### [Work required]
Print the complete set of entries exactly.

━━ Source records

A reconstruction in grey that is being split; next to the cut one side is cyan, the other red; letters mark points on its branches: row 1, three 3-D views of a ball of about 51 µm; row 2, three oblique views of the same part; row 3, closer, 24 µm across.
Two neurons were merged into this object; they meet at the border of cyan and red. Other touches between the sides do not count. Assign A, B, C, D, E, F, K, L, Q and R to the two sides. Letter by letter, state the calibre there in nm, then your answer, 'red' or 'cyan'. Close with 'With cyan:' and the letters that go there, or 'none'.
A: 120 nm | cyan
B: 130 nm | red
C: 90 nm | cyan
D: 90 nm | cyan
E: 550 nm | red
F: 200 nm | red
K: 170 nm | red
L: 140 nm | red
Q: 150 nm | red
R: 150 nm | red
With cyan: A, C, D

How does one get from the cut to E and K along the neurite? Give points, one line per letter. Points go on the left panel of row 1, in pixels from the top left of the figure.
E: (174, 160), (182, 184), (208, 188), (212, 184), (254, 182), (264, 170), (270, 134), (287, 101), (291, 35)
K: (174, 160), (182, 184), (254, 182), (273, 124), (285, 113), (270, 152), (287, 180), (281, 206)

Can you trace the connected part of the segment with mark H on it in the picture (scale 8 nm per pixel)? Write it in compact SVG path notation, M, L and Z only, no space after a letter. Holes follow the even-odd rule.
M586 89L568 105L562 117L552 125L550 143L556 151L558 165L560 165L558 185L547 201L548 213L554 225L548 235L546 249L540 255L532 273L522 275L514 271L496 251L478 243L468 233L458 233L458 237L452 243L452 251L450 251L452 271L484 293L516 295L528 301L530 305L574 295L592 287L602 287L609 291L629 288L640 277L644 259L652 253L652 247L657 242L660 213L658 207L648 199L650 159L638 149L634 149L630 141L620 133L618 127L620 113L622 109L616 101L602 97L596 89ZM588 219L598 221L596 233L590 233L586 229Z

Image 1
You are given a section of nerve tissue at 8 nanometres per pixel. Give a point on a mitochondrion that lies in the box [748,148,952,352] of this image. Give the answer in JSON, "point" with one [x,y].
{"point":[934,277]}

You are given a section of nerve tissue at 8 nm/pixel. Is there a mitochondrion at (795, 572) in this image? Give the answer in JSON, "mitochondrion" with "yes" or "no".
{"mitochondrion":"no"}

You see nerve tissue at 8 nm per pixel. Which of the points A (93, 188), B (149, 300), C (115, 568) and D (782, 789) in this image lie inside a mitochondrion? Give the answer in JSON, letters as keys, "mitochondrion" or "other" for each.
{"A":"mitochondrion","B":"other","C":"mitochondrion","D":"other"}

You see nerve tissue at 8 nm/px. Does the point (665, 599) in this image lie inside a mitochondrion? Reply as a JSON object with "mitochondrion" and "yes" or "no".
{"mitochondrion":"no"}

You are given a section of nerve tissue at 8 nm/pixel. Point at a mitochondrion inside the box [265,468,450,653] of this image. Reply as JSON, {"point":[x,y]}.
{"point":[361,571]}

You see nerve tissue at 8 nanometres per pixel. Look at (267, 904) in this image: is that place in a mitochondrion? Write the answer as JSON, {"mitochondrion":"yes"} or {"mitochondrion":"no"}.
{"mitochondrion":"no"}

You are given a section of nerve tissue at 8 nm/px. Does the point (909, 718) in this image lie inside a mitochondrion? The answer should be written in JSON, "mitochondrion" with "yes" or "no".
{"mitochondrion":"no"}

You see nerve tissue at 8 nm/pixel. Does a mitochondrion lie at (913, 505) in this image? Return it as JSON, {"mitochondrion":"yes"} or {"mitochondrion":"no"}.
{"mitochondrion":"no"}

━━━━

### [Response to this task]
A reconstruction in grey that is being split; next to the cut one side is cyan, the other red; letters mark points on its branches: row 1, three 3-D views of a ball of about 51 µm; row 2, three oblique views of the same part; row 3, closer, 24 µm across.
Two neurons were merged into this object; they meet at the border of cyan and red. Other touches between the sides do not count. Assign A, B, C, D, E, F, K, L, Q and R to the two sides. Letter by letter, state the calibre there in nm, then your answer, 'red' or 'cyan'. Close with 'With cyan:' and the letters that go there, or 'none'.
A: 120 nm | cyan
B: 130 nm | red
C: 90 nm | cyan
D: 90 nm | cyan
E: 550 nm | red
F: 200 nm | red
K: 170 nm | red
L: 140 nm | red
Q: 150 nm | red
R: 150 nm | red
With cyan: A, C, D

How does one get from the cut to E and K along the neurite? Give points, one line per letter. Points go on the left panel of row 1, in pixels from the top left of the figure.
E: (174, 160), (182, 184), (208, 188), (212, 184), (254, 182), (264, 170), (270, 134), (287, 101), (291, 35)
K: (174, 160), (182, 184), (254, 182), (273, 124), (285, 113), (270, 152), (287, 180), (281, 206)

Can you trace the connected part of the segment with mark H on it in the picture (scale 8 nm per pixel)? Write it in compact SVG path notation, M, L and Z only, no space after a letter. Holes follow the even-odd rule.
M586 89L568 105L562 117L552 125L550 143L556 151L558 165L560 165L558 185L547 201L548 213L554 225L548 235L546 249L540 255L532 273L522 275L514 271L496 251L478 243L468 233L458 233L458 237L452 243L452 251L450 251L452 271L484 293L516 295L528 301L530 305L574 295L592 287L602 287L609 291L629 288L640 277L644 259L652 253L652 247L657 242L660 213L658 207L648 199L650 159L638 149L634 149L630 141L620 133L618 127L620 113L622 109L616 101L602 97L596 89ZM588 219L598 221L596 233L590 233L586 229Z

Image 1
You are given a section of nerve tissue at 8 nanometres per pixel. Give a point on a mitochondrion that lies in the box [748,148,952,352] of this image. Give the answer in JSON, "point" with one [x,y].
{"point":[934,277]}

You are given a section of nerve tissue at 8 nm/pixel. Is there a mitochondrion at (795, 572) in this image? Give the answer in JSON, "mitochondrion" with "yes" or "no".
{"mitochondrion":"no"}

You see nerve tissue at 8 nm per pixel. Which of the points A (93, 188), B (149, 300), C (115, 568) and D (782, 789) in this image lie inside a mitochondrion? Give the answer in JSON, letters as keys, "mitochondrion" or "other" for each.
{"A":"mitochondrion","B":"other","C":"mitochondrion","D":"other"}

You see nerve tissue at 8 nm/px. Does the point (665, 599) in this image lie inside a mitochondrion? Reply as a JSON object with "mitochondrion" and "yes" or "no".
{"mitochondrion":"no"}

You are given a section of nerve tissue at 8 nm/pixel. Point at a mitochondrion inside the box [265,468,450,653] of this image. Reply as JSON, {"point":[x,y]}.
{"point":[361,571]}

You see nerve tissue at 8 nanometres per pixel. Look at (267, 904) in this image: is that place in a mitochondrion? Write the answer as JSON, {"mitochondrion":"yes"} or {"mitochondrion":"no"}.
{"mitochondrion":"no"}

You are given a section of nerve tissue at 8 nm/px. Does the point (909, 718) in this image lie inside a mitochondrion? The answer should be written in JSON, "mitochondrion" with "yes" or "no".
{"mitochondrion":"no"}

You see nerve tissue at 8 nm/pixel. Does a mitochondrion lie at (913, 505) in this image? Return it as JSON, {"mitochondrion":"yes"} or {"mitochondrion":"no"}.
{"mitochondrion":"no"}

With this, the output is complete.